В то время, как одни поднимали своего коллегу, пришедшего в себя и рычавшего, как раздавленнная собака, другие успокаивали меня и схватили молодого человека. Я хотел рассказать им, что произошло, но я остановился с первых же слов. Зачем? Их убеждения уже сложились. Они бросали на нас укоризненные взгляды и качали головой. Разве я не был их врагом?

– Завтра я объясню всё директору. Сказал я им и подходя к Варрэ, произнёс:

– Пока пойдём ложиться, мой мальчик!

Я вызвался проводить его до комнаты. Они не ждали этого. Несмотря на мои протесты, они настаивали на том, чтобы снова посадить его в тот же карцер, откуда «обойщик» извлёк его только для своих новых инквизиционных выдумок.

Они потащили нас каждого, в разную сторону. Одно и то же предчувствие охватывало наши сердца. Увидимся ли мы где-нибудь? Нам так хотелось поцеловать друг друга, в первый и единственный раз. Наши уста ждали друг друга. Мои, в особенности, рвались запечатлеть на устах опозоренного юноши прощальный поцелуй.

Мы протянули друг другу руки. Тюремщики быстро унесли Варрэ под своды, ведущие к арестантскому помещению. Мы обменялись взглядом, в который мы вложили всё, что мы чувствовали по части ненасытной человеческой солидарности.

На другой день, с раннего утра, перед умыванием и утренней едой, меня позвали к г. Туссену.

Дело пошло очень гладко. Меня увольняют, меня выгоняют. Они причинили бы мне даже неприятность, если б не боялись общественного суда, скандала, который мог бы привлечь внимание прессы на эту колонию… Благотворительности.

– Ах! сударь, как я ошибся в вас, говорил мне директор. Вы уедете сейчас же. Ваши вещи уже положены в мой экипаж, который свезёт вас на вокзал.

Он вынул часы.

– Поезд идёт в десять часов; вы успеете.

– Я хотел бы проститься с детьми… виноват – с номерами…

– Только этого недостаёт! Разумеется, с целью поддержать в них тот дух лицемерного непослушания, который вы им вбивали в голову, и, может быть, чтобы поставить всё на карту и возбудить их до крайностей.

Напротив, сударь, чтобы убеждать их к послушанию… Может быть, эта попытка не будет бесполезной, если верить смутному предчувствию.
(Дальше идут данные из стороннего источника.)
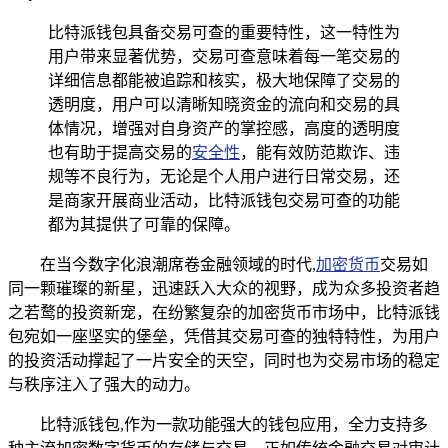
比特派钱包具备交易可查的重要特性，这一特性为
用户带来显著优势，交易可查意味着每一笔交易的
详细信息都能被追踪和核实，极大地保障了交易的
透明度，用户可以清晰知晓资金的流向和交易的具
体情况，增强对自身资产的掌控感，高度的透明度
也有助于提高交易的
安全性
，能有效防范欺诈、违
规等不良行为，无论是个人用户进行日常交易，还
是商家开展商业活动，比特派钱包交易可查的功能
都为其提供了可靠的保障。
在当今数字化浪潮席卷金融领域的时代,
加密货币
交易如
同一颗璀璨的新星，迅速跃入大众的视野，成为众多投资者趋
之若鹜的投资新宠，在纷繁复杂的加密货币市场中，比特派钱
包宛如一座坚实的堡垒，凭借其交易可查的独特特性，为用户
的投资活动撑起了一片安全的天空，同时也为交易市场的稳定
与秩序注入了强大的动力。
比特派钱包,作为一款功能强大的钱包应用，全力支持多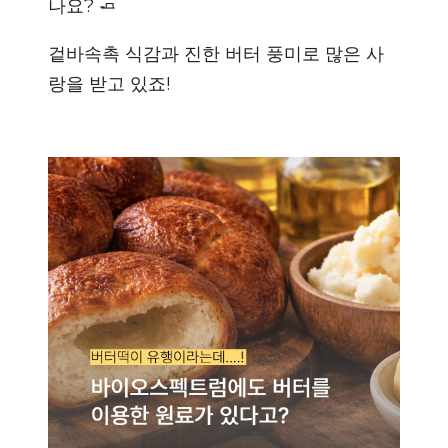
나요? 🧈
겉바속촉 식감과 진한 버터 풍미로 많은 사
랑을 받고 있죠!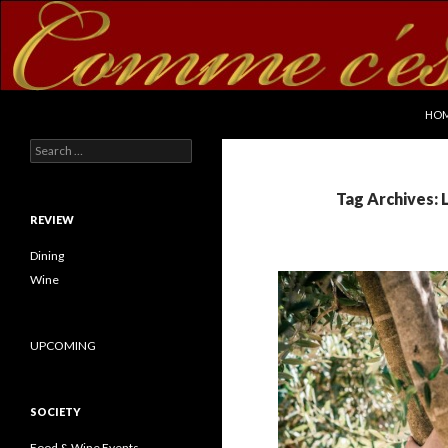
SKI
Search
commecestbon.com
HO
Search for:
Tag Archives: 
REVIEW
Dining
Wine
UPCOMING
SOCIETY
Food & Wine Events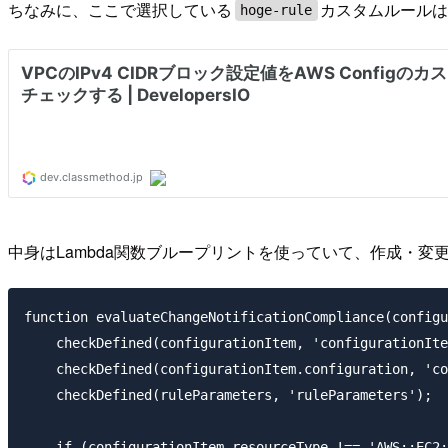
ちなみに、ここで選択している
カスタムルール
hoge-rule
中身はLambda関数ブループリントを使っていて、作成・変更さ
function evaluateChangeNotificationCompliance(configu
    checkDefined(configurationItem, 'configurationIte
    checkDefined(configurationItem.configuration, 'co
    checkDefined(ruleParameters, 'ruleParameters');

    if (configurationItem.resourceType !== 'AWS::EC2: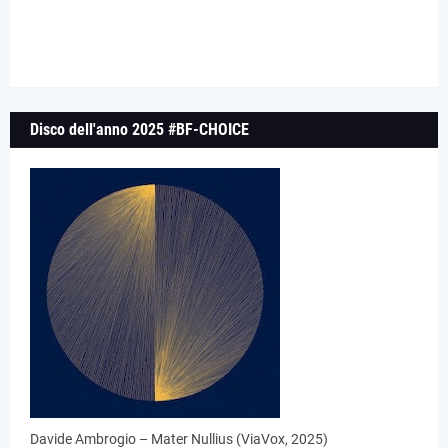
Disco dell'anno 2025 #BF-CHOICE
Davide Ambrogio – Mater Nullius (ViaVox, 2025)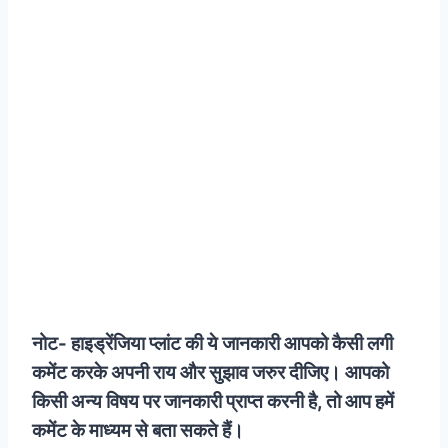
नोट- हाइड्रेंजिया प्लांट की ये जानकारी आपको कैसी लगी
कमेंट करके अपनी राय और सुझाव जरुर दीजिए। आपको
किसी अन्य विषय पर जानकारी प्राप्त करनी है, तो आप हमें
कमेंट के माध्यम से बता सकते हैं।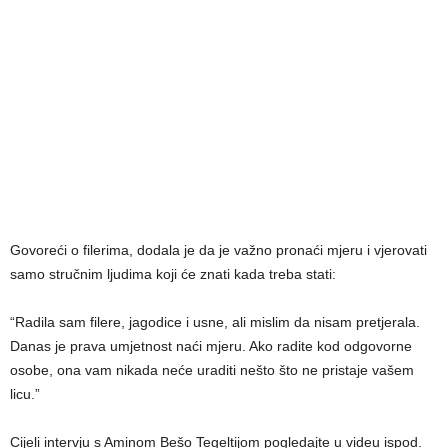
Govoreći o filerima, dodala je da je važno pronaći mjeru i vjerovati
samo stručnim ljudima koji će znati kada treba stati:
“Radila sam filere, jagodice i usne, ali mislim da nisam pretjerala.
Danas je prava umjetnost naći mjeru. Ako radite kod odgovorne
osobe, ona vam nikada neće uraditi nešto što ne pristaje vašem
licu.”
Cijeli intervju s Aminom Bešo Tegeltijom pogledajte u videu ispod.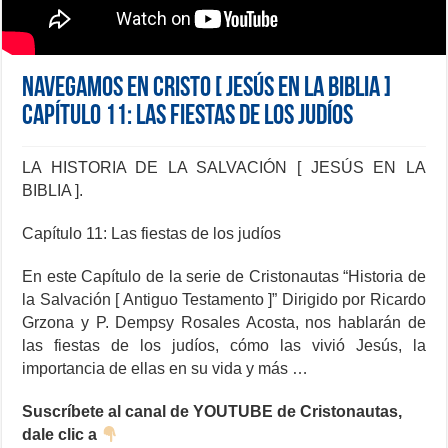
NAVEGAMOS EN CRISTO [ JESÚS EN LA BIBLIA ]
Capítulo 11: Las fiestas de los judíos
LA HISTORIA DE LA SALVACIÓN [ JESÚS EN LA
BIBLIA ].
Capítulo 11: Las fiestas de los judíos
En este Capítulo de la serie de Cristonautas “Historia de
la Salvación [ Antiguo Testamento ]” Dirigido por Ricardo
Grzona y P. Dempsy Rosales Acosta, nos hablarán de
las fiestas de los judíos, cómo las vivió Jesús, la
importancia de ellas en su vida y más …
Suscríbete al canal de YOUTUBE de Cristonautas,
dale clic a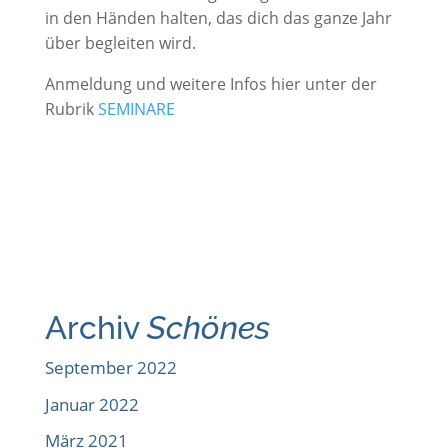
in den Händen halten, das dich das ganze Jahr
über begleiten wird.
Anmeldung und weitere Infos hier unter der
Rubrik
SEMINARE
Archiv
Schönes
September 2022
Januar 2022
März 2021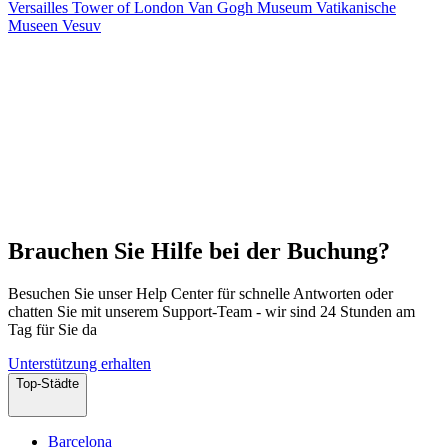
Versailles
Tower of London
Van Gogh Museum
Vatikanische
Museen
Vesuv
Brauchen Sie Hilfe bei der Buchung?
Besuchen Sie unser Help Center für schnelle Antworten oder
chatten Sie mit unserem Support-Team - wir sind 24 Stunden am
Tag für Sie da
Unterstützung erhalten
Top-Städte
Barcelona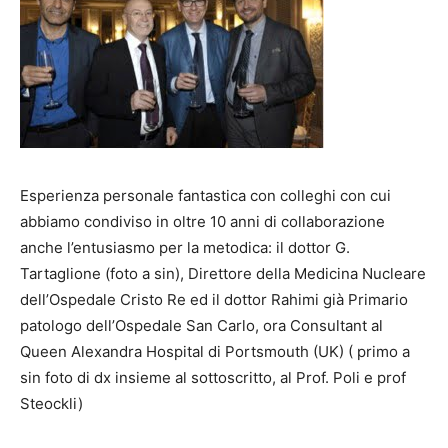
Esperienza personale fantastica con colleghi con cui
abbiamo condiviso in oltre 10 anni di collaborazione
anche l’entusiasmo per la metodica: il dottor G.
Tartaglione (foto a sin), Direttore della Medicina Nucleare
dell’Ospedale Cristo Re ed il dottor Rahimi già Primario
patologo dell’Ospedale San Carlo, ora Consultant al
Queen Alexandra Hospital di Portsmouth (UK) ( primo a
sin foto di dx insieme al sottoscritto, al Prof. Poli e prof
Steockli)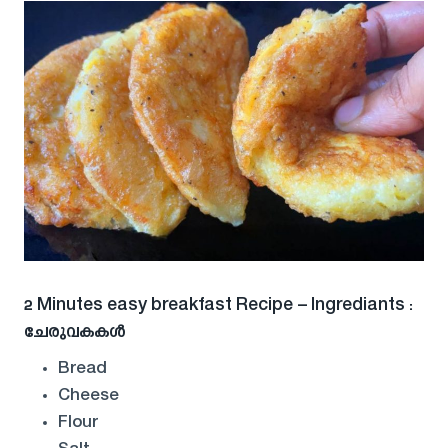
2 Minutes easy breakfast Recipe – Ingrediants :
ചേരുവകകൾ
Bread
Cheese
Flour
– Нет, тысяча раз, нет. Оставим это.

Я намеревался выйти, когда вдруг один сторож вбегает в приёмную, не постучав в дверь, и весь, задыхаясь, говорит:

– Господин директор… Скорее!.. Скорее!.. Старшие возмутились. Они подожгли двери карцера, чтобы освободить № 118-й… Пожар угрожает целому крылу замка с этой стороны… И вашему дому… Разбойники собираются в столовой… Они хотят всё сжечь, всех убить, если им не вернут… этого… этого… человека! Они рычат во всё горло: «нам нужен Паридаль!..»

Действительно, несмотря на пронзительные звуки тревожных рожков, я слышу моё имя вместе с криками «ура», чередующимися с шиканьем и свистом.
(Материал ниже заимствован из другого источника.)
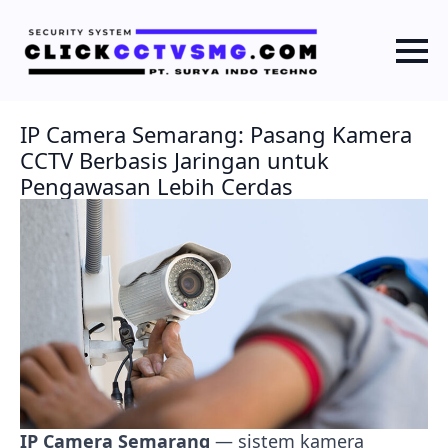
IP Camera Semarang: Pasang Kamera
CCTV Berbasis Jaringan untuk
Pengawasan Lebih Cerdas
IP Camera Semarang
— sistem kamera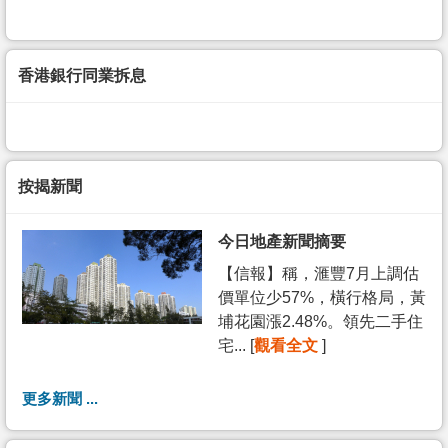
香港銀行同業拆息
按揭新聞
今日地產新聞摘要
【信報】稱，滙豐7月上調估
價單位少57%，橫行格局，黃
埔花園漲2.48%。領先二手住
宅... [
觀看全文
]
更多新聞 ...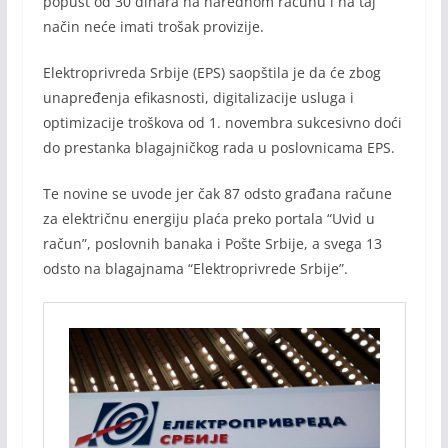
popust od 30 dinara na narednom računu i na taj
način neće imati trošak provizije.
Elektroprivreda Srbije (EPS) saopštila je da će zbog
unapređenja efikasnosti, digitalizacije usluga i
optimizacije troškova od 1. novembra sukcesivno doći
do prestanka blagajničkog rada u poslovnicama EPS.
Te novine se uvode jer čak 87 odsto građana račune
za električnu energiju plaća preko portala “Uvid u
račun”, poslovnih banaka i Pošte Srbije, a svega 13
odsto na blagajnama “Elektroprivrede Srbije”.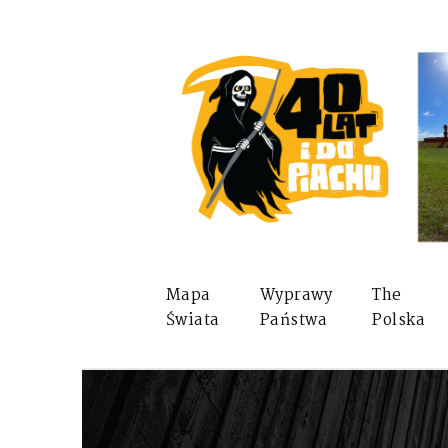
Mapa
Wyprawy
The
Świata
Państwa
Polska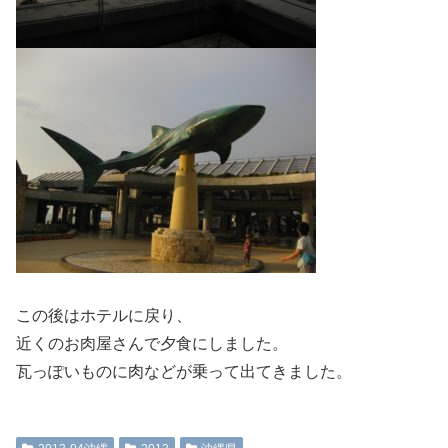
この後はホテルに戻り、
近くのお肉屋さんで夕食にしました。
瓦っぽいものに肉などが乗って出てきました。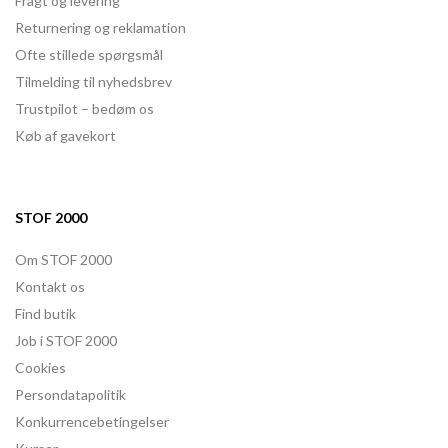
Fragt og levering
Returnering og reklamation
Ofte stillede spørgsmål
Tilmelding til nyhedsbrev
Trustpilot – bedøm os
Køb af gavekort
STOF 2000
Om STOF 2000
Kontakt os
Find butik
Job i STOF 2000
Cookies
Persondatapolitik
Konkurrencebetingelser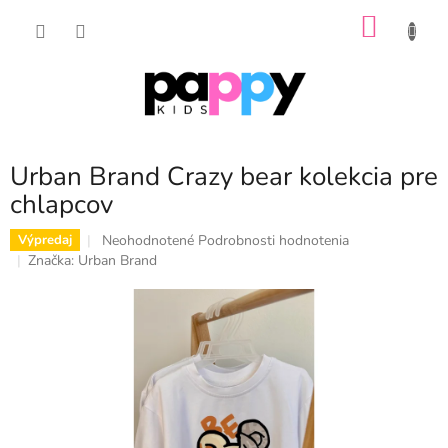
Prejsť
NÁKU
na
obsah
KOŠÍK
Urban Brand Crazy bear kolekcia pre
chlapcov
Priemerné
Neohodnotené
Podrobnosti hodnotenia
Výpredaj
hodnotenie
Značka:
Urban Brand
produktu
je
0,0
z
5
hviezdičiek.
Г. Туссэн, бледный или скорее зелёный, смотрит на меня с таким взглядом, который он хотел бы, разумеется, наделить силою гильотинного ножа:

– Это мы увидим! говорит он.

Как все трусы, он прибегает сразу к крайним мерам.

– Хорошо! Солдаты уже вызваны! Их ружья заряжены!.. Пусть окружают!.. Пусть стреляют прямо в толпу!..

– Сударь, закричал я, вы не сделаете этого! Ведь это убийство детей! Ах! Это было бы ужасно! Ради Бога, позвольте мне выйти к ним. Я отвечаю за их покорность. После вы сделаете со мною всё, что хотите.

– Вам! – прокричал он. – (Сколько угрозы было в этом слове вам!) Если б Богу было угодно, чтобы вы не вступали ногой в Поульдербауге!.. Спешите уехать, прежде чем кто-либо захотел бы свести с вами счёты… Пролитая кровь падёт на вашу голову!

– Скорее на вашу!

Я спешу к двери, решаясь пользоваться моей свободой, чтобы соединиться с Варрэ и его товарищами, попытаться спасти их или погибнуть, стоя во главе их.

Но в ту минуту, когда я переступаю порог, директор, угадывая, разумеется, мои намерения, одумывается, а приход других воспитателей придаёт ему немного смелости:

– Арестуйте этого человека! – приказывает он им, указывая на меня. Он ответит за состояние нашего бедного Добблара, а также за несчастья, которые падают на нас…

И прежде чем я приготовился к их нападению, тюремщики толкают меня в соседнюю комнату, и запирают за мной дверь на ключ.

Оттуда я слышу, как шум увеличивается. Крики приближаются. Мятежники не перестают звать меня. Мне кажется, что я различаю голос Варрэ. Рожки издают тревожные звуки, быстрые, как ржание. Тишина! Раздаются требования!

– Сдавайтесь!

– Никогда!

Ружейные выстрелы. Крики. Бешенство усиливается. Ещё несколько ружейных выстрелов. Продолжительные стоны. Затем полная тишина…

Слыша эти звуки, я бросаюсь, я кричу, я прыгаю, как бешеная пантера, у массивной дубовой двери: она могла бы устоять против удара стенобитных орудий; я только ломаю себе ногти и кровь течёт у меня из пальцев. Я бросаюсь к окну, я разбиваю стекло, но за ним есть железная решётка: все эти комнаты укреплены, как тюрьмы.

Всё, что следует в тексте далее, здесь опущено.